Excerpted passage -
»»

Compilation album by New Order
- Released: 14 April 2004
- Recorded: 24 September 1998 (1–5) 17 October 2001 (6–9) 2002 (10)
- Genre: Rock
- Length: 47:44
- Label: Strange Fruit - SFRSCD128
- Producer: Miti Adhikari

New Order chronology
| Retro (2002) | In Session (2004) | Waiting for the Sirens' Call (2005) |

= In Session (New Order album) =

In Session is a compilation album of two BBC Radio 1 sessions by the English band New Order, released in 2004. The first five tracks were recorded in 1998 for the John Peel radio show. These songs mark the group's third John Peel session. Tracks 6 to 9 were recorded for the BBC Radio 1 Evening Session in 2001. "Transmission" is a video recorded in 2002 for John Peel's 40th anniversary party.

The session tracks were produced by Miti Adhikari. The artwork was designed by the group's longtime collaborator Peter Saville with photography by Jon Wozencroft.

««

Given information -
»»

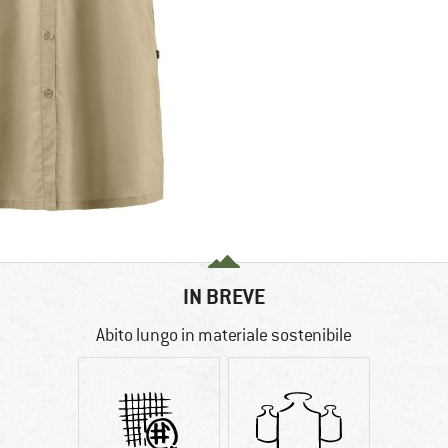
IN BREVE
Abito lungo in materiale sostenibile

««

What this task involves - Retype the part of the In Session album text that begins with the words "New Order chronology" and stop after "40th anniversary party.".

Task solution -
New Order chronology
| Retro (2002) | In Session (2004) | Waiting for the Sirens' Call (2005) |

= In Session (New Order album) =

In Session is a compilation album of two BBC Radio 1 sessions by the English band New Order, released in 2004. The first five tracks were recorded in 1998 for the John Peel radio show. These songs mark the group's third John Peel session. Tracks 6 to 9 were recorded for the BBC Radio 1 Evening Session in 2001. "Transmission" is a video recorded in 2002 for John Peel's 40th anniversary party.